▶ [Extract to read]
────────────────
This document is a security audit of Pareto Network’s ERC-20 token contract supporting their decentralized ecosystem.
The scope of the security audit was restricted to:
- Scan the contracts listed above for generic security issues using automated systems and manually inspecting the results.
- Manually auditing the contracts listed above for security issues.
We evaluated the Pareto ERC-20 token contract file that resides on Etherscan
The Githuhb version used for this report is fd5c927392350d6e7dcee4549dc4a790e31d0ea1#diff-1b12214caabec7083a5d2d9c8b004846
The audit makes no statements or warrants about utility of the code, safety of the code, suitability of the business model, regulatory regime for the business model, or any other statements about fitness of the contracts to purpose, or their bug free status. The audit documentation is for discussion purposes only.
The contract implements all of the ERC-20 standard functions, events and state variables, and explicitly defines the visibility of each function. AllCode reviewed the contract from a technical perspective looking for security issues in the source code. Overall, we recommend minor feature enhancements and a few improvements which will reduce risks.
This token contract’s code is clean, thoughtfully writtenm and in general, well architected. The contract only possess a minor vulnerability which has been described in detail in the discussion section of this audit. The code conforms closely to the documentation and specification.
The Pareto token contract inherits many contracts from the OpenZeppelin codebase, which is an industry standard.
There is a single critical vulnerability in the constructor of the Pareto contract. When _value tokens are transferred from owner to distributionAddress, the Transfer event is not fired. The absence of the Transfer event results in the transfer of tokens not being logged to the blockchain, and poses issues of incorrect calculations when the number of token holders or number of transfers for the token contract are calculated. Both the data on Etherscan against owner and distributionAddress will be shown incorrect as Etherscan calculates and shows data collected from event logs.
────────────────
(Data excerpts)

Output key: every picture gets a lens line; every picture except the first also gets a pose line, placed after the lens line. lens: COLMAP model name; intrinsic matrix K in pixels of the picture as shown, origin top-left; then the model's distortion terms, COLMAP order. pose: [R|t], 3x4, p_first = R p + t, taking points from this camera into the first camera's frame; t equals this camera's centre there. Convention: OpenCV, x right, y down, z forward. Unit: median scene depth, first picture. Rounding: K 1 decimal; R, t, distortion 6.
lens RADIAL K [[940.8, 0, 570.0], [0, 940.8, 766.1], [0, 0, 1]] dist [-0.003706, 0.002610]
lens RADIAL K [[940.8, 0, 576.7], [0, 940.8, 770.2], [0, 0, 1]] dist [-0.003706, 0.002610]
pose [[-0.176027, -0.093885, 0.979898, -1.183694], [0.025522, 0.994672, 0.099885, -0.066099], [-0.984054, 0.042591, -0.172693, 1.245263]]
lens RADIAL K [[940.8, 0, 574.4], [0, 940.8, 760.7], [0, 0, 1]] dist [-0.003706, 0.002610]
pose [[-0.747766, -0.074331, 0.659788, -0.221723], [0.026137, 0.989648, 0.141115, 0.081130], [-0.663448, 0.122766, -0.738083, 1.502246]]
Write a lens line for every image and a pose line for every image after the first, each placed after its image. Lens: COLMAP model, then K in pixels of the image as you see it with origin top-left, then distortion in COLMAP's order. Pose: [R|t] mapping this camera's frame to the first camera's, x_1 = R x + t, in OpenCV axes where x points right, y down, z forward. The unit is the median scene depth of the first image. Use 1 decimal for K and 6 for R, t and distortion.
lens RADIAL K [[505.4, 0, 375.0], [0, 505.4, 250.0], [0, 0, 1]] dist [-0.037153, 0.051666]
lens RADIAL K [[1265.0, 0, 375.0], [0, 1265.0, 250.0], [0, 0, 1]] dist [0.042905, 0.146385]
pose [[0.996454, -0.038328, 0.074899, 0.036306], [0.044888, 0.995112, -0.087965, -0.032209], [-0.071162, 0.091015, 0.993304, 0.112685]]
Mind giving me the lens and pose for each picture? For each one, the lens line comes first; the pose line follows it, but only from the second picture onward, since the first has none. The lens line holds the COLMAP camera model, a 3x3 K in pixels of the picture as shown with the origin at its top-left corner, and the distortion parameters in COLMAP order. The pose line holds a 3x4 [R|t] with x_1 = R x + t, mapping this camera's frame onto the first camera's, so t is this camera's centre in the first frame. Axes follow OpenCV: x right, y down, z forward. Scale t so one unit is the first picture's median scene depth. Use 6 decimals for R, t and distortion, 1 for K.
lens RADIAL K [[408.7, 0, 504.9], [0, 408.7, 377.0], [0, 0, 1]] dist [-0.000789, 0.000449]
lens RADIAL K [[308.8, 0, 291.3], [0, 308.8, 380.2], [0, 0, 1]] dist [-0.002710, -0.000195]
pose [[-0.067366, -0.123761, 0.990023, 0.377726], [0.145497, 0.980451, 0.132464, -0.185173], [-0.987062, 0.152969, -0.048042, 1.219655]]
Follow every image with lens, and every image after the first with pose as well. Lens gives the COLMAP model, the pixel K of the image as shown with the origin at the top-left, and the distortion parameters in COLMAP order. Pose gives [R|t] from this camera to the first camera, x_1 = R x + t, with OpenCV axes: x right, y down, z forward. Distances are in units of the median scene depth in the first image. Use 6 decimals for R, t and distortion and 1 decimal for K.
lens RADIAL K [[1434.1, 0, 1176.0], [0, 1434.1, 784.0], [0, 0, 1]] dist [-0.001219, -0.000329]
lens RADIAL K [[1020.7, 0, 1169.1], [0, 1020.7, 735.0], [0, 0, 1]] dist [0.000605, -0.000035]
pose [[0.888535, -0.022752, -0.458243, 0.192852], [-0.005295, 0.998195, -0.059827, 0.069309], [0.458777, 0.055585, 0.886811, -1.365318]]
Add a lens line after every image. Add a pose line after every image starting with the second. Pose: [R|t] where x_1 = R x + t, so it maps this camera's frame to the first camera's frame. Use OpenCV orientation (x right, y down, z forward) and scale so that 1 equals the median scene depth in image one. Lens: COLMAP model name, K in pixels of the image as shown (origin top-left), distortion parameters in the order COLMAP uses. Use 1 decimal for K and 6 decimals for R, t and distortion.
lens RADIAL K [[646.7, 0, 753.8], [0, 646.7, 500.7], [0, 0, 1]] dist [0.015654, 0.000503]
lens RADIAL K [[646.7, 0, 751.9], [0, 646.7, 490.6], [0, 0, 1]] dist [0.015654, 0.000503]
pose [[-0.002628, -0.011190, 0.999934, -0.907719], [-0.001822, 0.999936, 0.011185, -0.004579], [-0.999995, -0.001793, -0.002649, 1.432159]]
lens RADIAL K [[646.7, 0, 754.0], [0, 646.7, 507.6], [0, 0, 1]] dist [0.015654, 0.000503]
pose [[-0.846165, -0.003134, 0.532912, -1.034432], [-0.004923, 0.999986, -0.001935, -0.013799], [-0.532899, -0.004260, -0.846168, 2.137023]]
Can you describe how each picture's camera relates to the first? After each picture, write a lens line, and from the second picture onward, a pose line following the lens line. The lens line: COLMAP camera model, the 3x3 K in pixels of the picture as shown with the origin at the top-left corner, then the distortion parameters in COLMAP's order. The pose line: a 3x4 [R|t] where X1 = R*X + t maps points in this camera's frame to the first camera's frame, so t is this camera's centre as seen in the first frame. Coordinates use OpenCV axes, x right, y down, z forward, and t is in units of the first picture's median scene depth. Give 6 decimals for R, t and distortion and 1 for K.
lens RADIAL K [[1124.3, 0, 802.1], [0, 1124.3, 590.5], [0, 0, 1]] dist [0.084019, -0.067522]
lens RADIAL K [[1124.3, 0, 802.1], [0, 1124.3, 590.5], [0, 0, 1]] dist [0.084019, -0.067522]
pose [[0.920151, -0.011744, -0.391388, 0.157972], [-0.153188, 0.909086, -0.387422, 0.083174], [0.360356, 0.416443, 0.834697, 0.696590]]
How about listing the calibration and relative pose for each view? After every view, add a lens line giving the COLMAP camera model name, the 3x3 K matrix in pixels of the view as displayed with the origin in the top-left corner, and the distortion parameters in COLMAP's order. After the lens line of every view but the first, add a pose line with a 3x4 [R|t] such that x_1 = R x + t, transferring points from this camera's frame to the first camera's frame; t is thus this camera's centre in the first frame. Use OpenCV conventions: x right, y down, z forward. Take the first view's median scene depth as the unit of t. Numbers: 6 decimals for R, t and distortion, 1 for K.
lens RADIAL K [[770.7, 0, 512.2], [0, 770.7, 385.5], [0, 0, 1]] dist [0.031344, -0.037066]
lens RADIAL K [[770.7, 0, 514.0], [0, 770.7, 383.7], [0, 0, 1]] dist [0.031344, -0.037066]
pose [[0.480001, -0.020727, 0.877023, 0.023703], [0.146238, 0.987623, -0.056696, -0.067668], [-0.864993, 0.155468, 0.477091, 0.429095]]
────────────────
▶ [Task 1] In two sentences, sum up the security audit above.
▶ [Task 2] According to the security audit, which codebase does the Pareto token contract inherit many contracts from?

▶ [Task answer 1] The audit reviewed Pareto Network's ERC-20 token contract and found the code clean, well designed, and complete in its ERC-20 standard functions, events and state variables. It reports one vulnerability in the constructor: when tokens move from owner to distributionAddress, no Transfer event is fired, so the transfer isn't logged to the blockchain and Etherscan shows wrong data for both addresses.

▶ [Task answer 2] The OpenZeppelin codebase.